**What to work on**
What is needed is an exact copy of the records below, with the pictures left out.

**Dataset records**
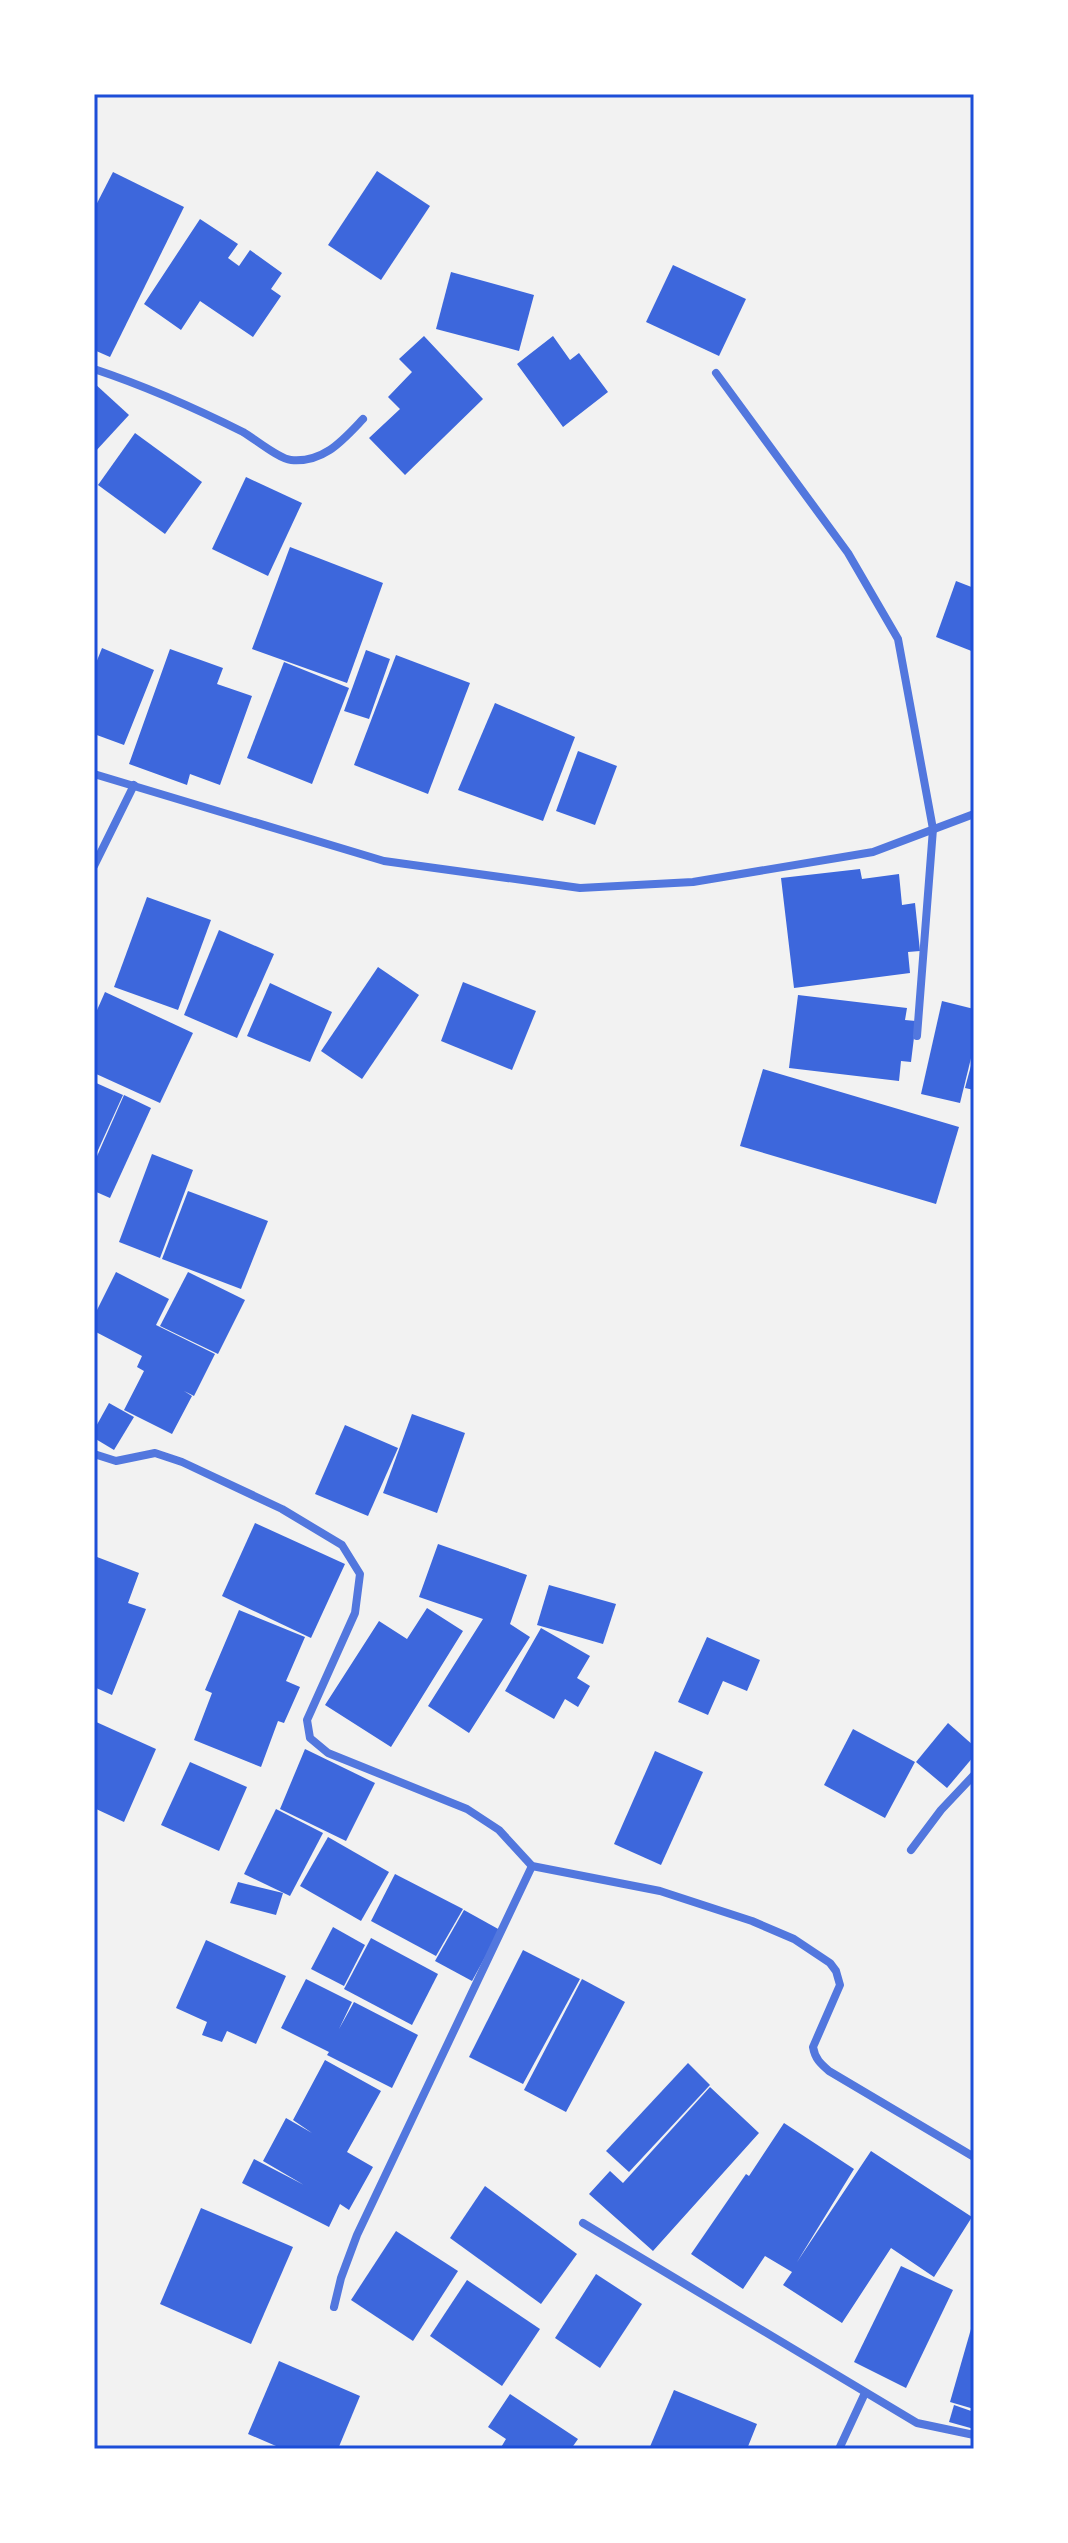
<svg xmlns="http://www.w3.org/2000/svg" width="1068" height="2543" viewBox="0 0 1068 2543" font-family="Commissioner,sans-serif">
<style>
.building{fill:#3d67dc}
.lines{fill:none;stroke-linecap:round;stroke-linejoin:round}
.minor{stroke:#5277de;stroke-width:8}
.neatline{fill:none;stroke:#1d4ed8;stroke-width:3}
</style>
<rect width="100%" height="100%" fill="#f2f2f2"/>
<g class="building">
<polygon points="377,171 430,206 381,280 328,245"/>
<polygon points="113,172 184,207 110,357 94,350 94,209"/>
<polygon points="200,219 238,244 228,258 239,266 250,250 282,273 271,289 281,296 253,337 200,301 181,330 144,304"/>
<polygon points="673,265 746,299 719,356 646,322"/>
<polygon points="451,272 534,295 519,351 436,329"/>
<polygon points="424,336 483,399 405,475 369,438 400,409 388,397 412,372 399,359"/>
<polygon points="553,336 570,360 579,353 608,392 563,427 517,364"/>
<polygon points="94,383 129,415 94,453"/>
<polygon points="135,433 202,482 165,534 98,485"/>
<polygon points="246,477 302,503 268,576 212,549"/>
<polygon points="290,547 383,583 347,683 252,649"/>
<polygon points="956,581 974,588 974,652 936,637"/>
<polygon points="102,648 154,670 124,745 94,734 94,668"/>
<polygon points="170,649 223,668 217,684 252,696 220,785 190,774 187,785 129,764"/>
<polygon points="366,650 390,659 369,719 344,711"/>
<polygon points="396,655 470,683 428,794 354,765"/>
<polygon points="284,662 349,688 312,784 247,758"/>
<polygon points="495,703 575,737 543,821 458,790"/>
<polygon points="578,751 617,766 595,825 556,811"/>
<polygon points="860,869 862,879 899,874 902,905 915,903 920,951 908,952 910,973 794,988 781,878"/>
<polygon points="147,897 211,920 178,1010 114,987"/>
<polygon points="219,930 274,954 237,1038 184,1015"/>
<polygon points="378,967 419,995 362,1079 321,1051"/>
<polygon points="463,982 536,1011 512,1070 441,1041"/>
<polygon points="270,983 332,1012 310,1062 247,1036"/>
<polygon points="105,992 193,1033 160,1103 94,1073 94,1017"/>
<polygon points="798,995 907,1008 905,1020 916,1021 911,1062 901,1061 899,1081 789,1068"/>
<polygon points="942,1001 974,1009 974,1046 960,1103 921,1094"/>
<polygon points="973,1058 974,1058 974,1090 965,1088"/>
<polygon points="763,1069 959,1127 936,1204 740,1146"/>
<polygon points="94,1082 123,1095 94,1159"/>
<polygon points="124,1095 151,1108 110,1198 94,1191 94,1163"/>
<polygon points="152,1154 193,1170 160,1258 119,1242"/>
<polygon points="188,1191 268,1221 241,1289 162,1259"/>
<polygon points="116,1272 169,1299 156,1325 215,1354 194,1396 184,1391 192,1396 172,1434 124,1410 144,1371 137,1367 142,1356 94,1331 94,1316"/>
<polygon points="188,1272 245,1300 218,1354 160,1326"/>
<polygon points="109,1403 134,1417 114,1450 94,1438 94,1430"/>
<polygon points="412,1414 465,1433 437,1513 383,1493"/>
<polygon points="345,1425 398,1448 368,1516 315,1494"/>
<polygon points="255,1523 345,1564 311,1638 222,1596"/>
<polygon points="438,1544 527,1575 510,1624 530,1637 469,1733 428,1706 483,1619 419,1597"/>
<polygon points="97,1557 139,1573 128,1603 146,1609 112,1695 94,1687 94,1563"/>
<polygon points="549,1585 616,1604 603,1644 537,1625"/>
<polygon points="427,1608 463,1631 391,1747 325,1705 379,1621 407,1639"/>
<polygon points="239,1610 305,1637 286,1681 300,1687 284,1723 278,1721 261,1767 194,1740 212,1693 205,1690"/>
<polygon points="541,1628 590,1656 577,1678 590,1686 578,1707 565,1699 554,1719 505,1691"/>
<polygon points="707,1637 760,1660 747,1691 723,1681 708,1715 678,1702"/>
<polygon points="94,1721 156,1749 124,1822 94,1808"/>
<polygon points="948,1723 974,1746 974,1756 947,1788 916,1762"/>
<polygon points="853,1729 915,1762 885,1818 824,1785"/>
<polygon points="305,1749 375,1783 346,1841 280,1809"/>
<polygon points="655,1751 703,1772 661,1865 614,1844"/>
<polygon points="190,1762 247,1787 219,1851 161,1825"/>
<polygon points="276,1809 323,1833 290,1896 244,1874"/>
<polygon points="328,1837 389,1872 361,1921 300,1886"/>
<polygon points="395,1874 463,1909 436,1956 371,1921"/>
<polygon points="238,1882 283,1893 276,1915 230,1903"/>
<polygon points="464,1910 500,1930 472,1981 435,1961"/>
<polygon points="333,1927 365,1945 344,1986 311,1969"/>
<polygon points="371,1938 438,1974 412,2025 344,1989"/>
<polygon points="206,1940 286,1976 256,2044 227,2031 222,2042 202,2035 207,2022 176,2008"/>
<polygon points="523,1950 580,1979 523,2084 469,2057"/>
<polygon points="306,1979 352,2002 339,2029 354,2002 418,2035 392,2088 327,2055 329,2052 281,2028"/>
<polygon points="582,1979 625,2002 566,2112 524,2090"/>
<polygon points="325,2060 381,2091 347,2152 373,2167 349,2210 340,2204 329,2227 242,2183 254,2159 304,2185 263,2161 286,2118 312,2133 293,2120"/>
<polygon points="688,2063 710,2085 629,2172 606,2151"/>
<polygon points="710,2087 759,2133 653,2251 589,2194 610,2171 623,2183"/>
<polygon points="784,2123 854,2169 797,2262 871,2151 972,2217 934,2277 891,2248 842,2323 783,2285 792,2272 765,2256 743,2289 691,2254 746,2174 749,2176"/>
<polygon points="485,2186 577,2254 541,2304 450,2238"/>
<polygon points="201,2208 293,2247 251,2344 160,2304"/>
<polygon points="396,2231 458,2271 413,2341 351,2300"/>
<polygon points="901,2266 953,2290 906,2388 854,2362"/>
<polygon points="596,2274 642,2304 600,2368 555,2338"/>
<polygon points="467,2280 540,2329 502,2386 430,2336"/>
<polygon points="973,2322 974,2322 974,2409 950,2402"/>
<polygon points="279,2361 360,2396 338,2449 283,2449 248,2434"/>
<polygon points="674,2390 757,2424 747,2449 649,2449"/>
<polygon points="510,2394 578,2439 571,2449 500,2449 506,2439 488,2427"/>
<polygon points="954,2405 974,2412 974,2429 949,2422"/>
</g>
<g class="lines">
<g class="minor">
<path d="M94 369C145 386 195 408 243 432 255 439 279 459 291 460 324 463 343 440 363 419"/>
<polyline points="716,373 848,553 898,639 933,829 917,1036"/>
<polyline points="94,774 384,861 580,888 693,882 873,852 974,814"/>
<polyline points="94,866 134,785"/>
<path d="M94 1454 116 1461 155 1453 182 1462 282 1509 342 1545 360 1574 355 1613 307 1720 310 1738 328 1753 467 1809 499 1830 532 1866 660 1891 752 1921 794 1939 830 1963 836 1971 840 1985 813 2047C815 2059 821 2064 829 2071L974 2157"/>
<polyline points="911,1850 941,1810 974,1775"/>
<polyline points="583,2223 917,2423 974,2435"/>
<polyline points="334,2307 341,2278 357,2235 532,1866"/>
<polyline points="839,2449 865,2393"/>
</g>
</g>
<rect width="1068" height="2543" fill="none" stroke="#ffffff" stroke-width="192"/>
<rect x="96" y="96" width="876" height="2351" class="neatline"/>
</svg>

**Task result**
<svg xmlns="http://www.w3.org/2000/svg" width="1068" height="2543" viewBox="0 0 1068 2543" font-family="Commissioner,sans-serif">
<style>
.building{fill:#3d67dc}
.lines{fill:none;stroke-linecap:round;stroke-linejoin:round}
.minor{stroke:#5277de;stroke-width:8}
.neatline{fill:none;stroke:#1d4ed8;stroke-width:3}
</style>
<rect width="100%" height="100%" fill="#f2f2f2"/>
<g class="building">
<polygon points="377,171 430,206 381,280 328,245"/>
<polygon points="113,172 184,207 110,357 94,350 94,209"/>
<polygon points="200,219 238,244 228,258 239,266 250,250 282,273 271,289 281,296 253,337 200,301 181,330 144,304"/>
<polygon points="673,265 746,299 719,356 646,322"/>
<polygon points="451,272 534,295 519,351 436,329"/>
<polygon points="424,336 483,399 405,475 369,438 400,409 388,397 412,372 399,359"/>
<polygon points="553,336 570,360 579,353 608,392 563,427 517,364"/>
<polygon points="94,383 129,415 94,453"/>
<polygon points="135,433 202,482 165,534 98,485"/>
<polygon points="246,477 302,503 268,576 212,549"/>
<polygon points="290,547 383,583 347,683 252,649"/>
<polygon points="956,581 974,588 974,652 936,637"/>
<polygon points="102,648 154,670 124,745 94,734 94,668"/>
<polygon points="170,649 223,668 217,684 252,696 220,785 190,774 187,785 129,764"/>
<polygon points="366,650 390,659 369,719 344,711"/>
<polygon points="396,655 470,683 428,794 354,765"/>
<polygon points="284,662 349,688 312,784 247,758"/>
<polygon points="495,703 575,737 543,821 458,790"/>
<polygon points="578,751 617,766 595,825 556,811"/>
<polygon points="860,869 862,879 899,874 902,905 915,903 920,951 908,952 910,973 794,988 781,878"/>
<polygon points="147,897 211,920 178,1010 114,987"/>
<polygon points="219,930 274,954 237,1038 184,1015"/>
<polygon points="378,967 419,995 362,1079 321,1051"/>
<polygon points="463,982 536,1011 512,1070 441,1041"/>
<polygon points="270,983 332,1012 310,1062 247,1036"/>
<polygon points="105,992 193,1033 160,1103 94,1073 94,1017"/>
<polygon points="798,995 907,1008 905,1020 916,1021 911,1062 901,1061 899,1081 789,1068"/>
<polygon points="942,1001 974,1009 974,1046 960,1103 921,1094"/>
<polygon points="973,1058 974,1058 974,1090 965,1088"/>
<polygon points="763,1069 959,1127 936,1204 740,1146"/>
<polygon points="94,1082 123,1095 94,1159"/>
<polygon points="124,1095 151,1108 110,1198 94,1191 94,1163"/>
<polygon points="152,1154 193,1170 160,1258 119,1242"/>
<polygon points="188,1191 268,1221 241,1289 162,1259"/>
<polygon points="116,1272 169,1299 156,1325 215,1354 194,1396 184,1391 192,1396 172,1434 124,1410 144,1371 137,1367 142,1356 94,1331 94,1316"/>
<polygon points="188,1272 245,1300 218,1354 160,1326"/>
<polygon points="109,1403 134,1417 114,1450 94,1438 94,1430"/>
<polygon points="412,1414 465,1433 437,1513 383,1493"/>
<polygon points="345,1425 398,1448 368,1516 315,1494"/>
<polygon points="255,1523 345,1564 311,1638 222,1596"/>
<polygon points="438,1544 527,1575 510,1624 530,1637 469,1733 428,1706 483,1619 419,1597"/>
<polygon points="97,1557 139,1573 128,1603 146,1609 112,1695 94,1687 94,1563"/>
<polygon points="549,1585 616,1604 603,1644 537,1625"/>
<polygon points="427,1608 463,1631 391,1747 325,1705 379,1621 407,1639"/>
<polygon points="239,1610 305,1637 286,1681 300,1687 284,1723 278,1721 261,1767 194,1740 212,1693 205,1690"/>
<polygon points="541,1628 590,1656 577,1678 590,1686 578,1707 565,1699 554,1719 505,1691"/>
<polygon points="707,1637 760,1660 747,1691 723,1681 708,1715 678,1702"/>
<polygon points="94,1721 156,1749 124,1822 94,1808"/>
<polygon points="948,1723 974,1746 974,1756 947,1788 916,1762"/>
<polygon points="853,1729 915,1762 885,1818 824,1785"/>
<polygon points="305,1749 375,1783 346,1841 280,1809"/>
<polygon points="655,1751 703,1772 661,1865 614,1844"/>
<polygon points="190,1762 247,1787 219,1851 161,1825"/>
<polygon points="276,1809 323,1833 290,1896 244,1874"/>
<polygon points="328,1837 389,1872 361,1921 300,1886"/>
<polygon points="395,1874 463,1909 436,1956 371,1921"/>
<polygon points="238,1882 283,1893 276,1915 230,1903"/>
<polygon points="464,1910 500,1930 472,1981 435,1961"/>
<polygon points="333,1927 365,1945 344,1986 311,1969"/>
<polygon points="371,1938 438,1974 412,2025 344,1989"/>
<polygon points="206,1940 286,1976 256,2044 227,2031 222,2042 202,2035 207,2022 176,2008"/>
<polygon points="523,1950 580,1979 523,2084 469,2057"/>
<polygon points="306,1979 352,2002 339,2029 354,2002 418,2035 392,2088 327,2055 329,2052 281,2028"/>
<polygon points="582,1979 625,2002 566,2112 524,2090"/>
<polygon points="325,2060 381,2091 347,2152 373,2167 349,2210 340,2204 329,2227 242,2183 254,2159 304,2185 263,2161 286,2118 312,2133 293,2120"/>
<polygon points="688,2063 710,2085 629,2172 606,2151"/>
<polygon points="710,2087 759,2133 653,2251 589,2194 610,2171 623,2183"/>
<polygon points="784,2123 854,2169 797,2262 871,2151 972,2217 934,2277 891,2248 842,2323 783,2285 792,2272 765,2256 743,2289 691,2254 746,2174 749,2176"/>
<polygon points="485,2186 577,2254 541,2304 450,2238"/>
<polygon points="201,2208 293,2247 251,2344 160,2304"/>
<polygon points="396,2231 458,2271 413,2341 351,2300"/>
<polygon points="901,2266 953,2290 906,2388 854,2362"/>
<polygon points="596,2274 642,2304 600,2368 555,2338"/>
<polygon points="467,2280 540,2329 502,2386 430,2336"/>
<polygon points="973,2322 974,2322 974,2409 950,2402"/>
<polygon points="279,2361 360,2396 338,2449 283,2449 248,2434"/>
<polygon points="674,2390 757,2424 747,2449 649,2449"/>
<polygon points="510,2394 578,2439 571,2449 500,2449 506,2439 488,2427"/>
<polygon points="954,2405 974,2412 974,2429 949,2422"/>
</g>
<g class="lines">
<g class="minor">
<path d="M94 369C145 386 195 408 243 432 255 439 279 459 291 460 324 463 343 440 363 419"/>
<polyline points="716,373 848,553 898,639 933,829 917,1036"/>
<polyline points="94,774 384,861 580,888 693,882 873,852 974,814"/>
<polyline points="94,866 134,785"/>
<path d="M94 1454 116 1461 155 1453 182 1462 282 1509 342 1545 360 1574 355 1613 307 1720 310 1738 328 1753 467 1809 499 1830 532 1866 660 1891 752 1921 794 1939 830 1963 836 1971 840 1985 813 2047C815 2059 821 2064 829 2071L974 2157"/>
<polyline points="911,1850 941,1810 974,1775"/>
<polyline points="583,2223 917,2423 974,2435"/>
<polyline points="334,2307 341,2278 357,2235 532,1866"/>
<polyline points="839,2449 865,2393"/>
</g>
</g>
<rect width="1068" height="2543" fill="none" stroke="#ffffff" stroke-width="192"/>
<rect x="96" y="96" width="876" height="2351" class="neatline"/>
</svg>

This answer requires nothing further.